The HSE’s new Covid-19 assessment hubs will help GPs deal with people’s “normal” health issues, according to the Irish College of General Practitioners.
The ICGP’s vice president Dr Nuala O’Connor said she hopes this will encourage more people to come forward with non-Covid-19 health issues.
She has urged them to come forward and not to be “scared” of the public hospital or GP surgery system just because of the virus.
“Cork University Hospital is the main Covid-19 hospital in Cork but there are other hospitals around the city that are doing cancer and other operations,” she said.
“It’s my understanding that this is what’s been happening around the country.
She said the concern is that people with acute medical problems are not presenting to hospitals.
“People are worried," she said.
"Hospitals say, for example, they are not seeing the number of new diabetics they would normally see.
“So, people need to realise that if they are feeling unwell, if they’re worried about the symptoms, they need to contact their GP who can go through things with them over the phone.
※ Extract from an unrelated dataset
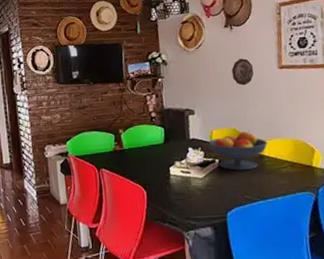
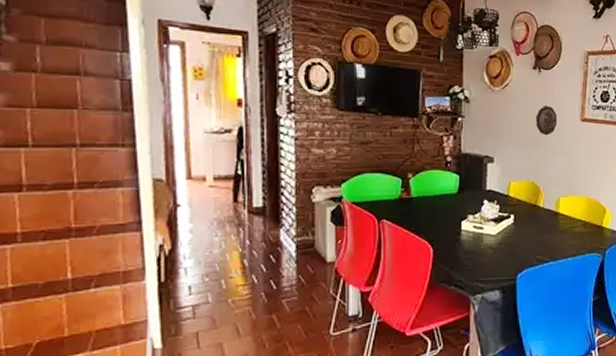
fruit bowl: present [208,131,268,170] -> none [505,186,564,228]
“We can then try to decide if a person needs to be seen in person, or is it something we can manage over the phone.”
She described the new hubs as being another “layer of triage, but in the community”.
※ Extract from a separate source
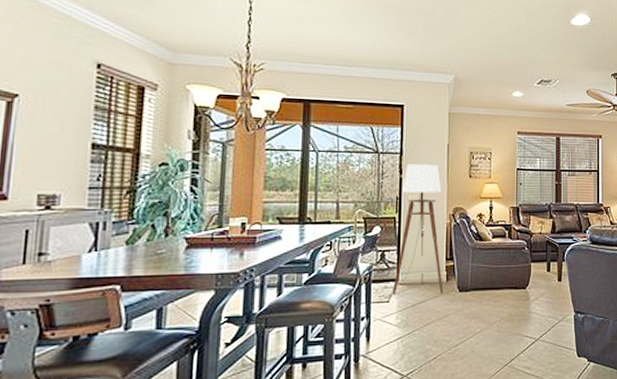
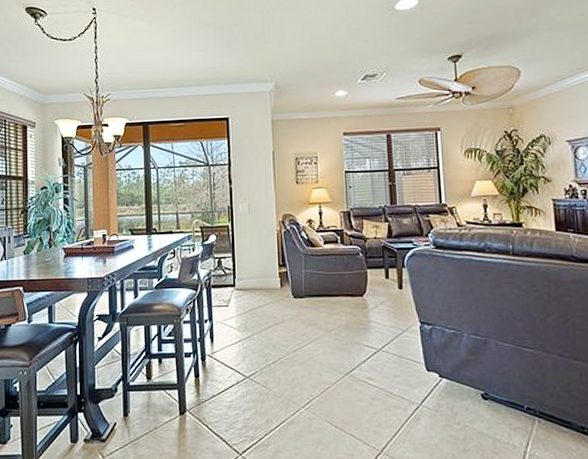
floor lamp: present [382,164,443,295] -> none [221,173,278,300]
“At the moment as a GP, if I have somebody with Covid-19 and they are self isolating at home and they start to become very unwell and they contact me, we can assess a certain amount over the telephone,” she said.
“Sometimes it is very obvious that a patient needs to go to hospital and we can organise that. But sometimes they need a physical examination.
“And as the numbers grow, the assessment hub will be a place where we will be able to assess patients with Covid-19.
“These HSE-run units will be manned by a team of healthcare workers, with nurses and GPs.
"They will be able to have a clinical assessment done, and maybe receive the OK to go home or maybe they will need to go on to hospital.
“Or maybe if it isn’t appropriate for them to return home, and they don’t need to go to hospital, they might be better off in a community isolation unit.”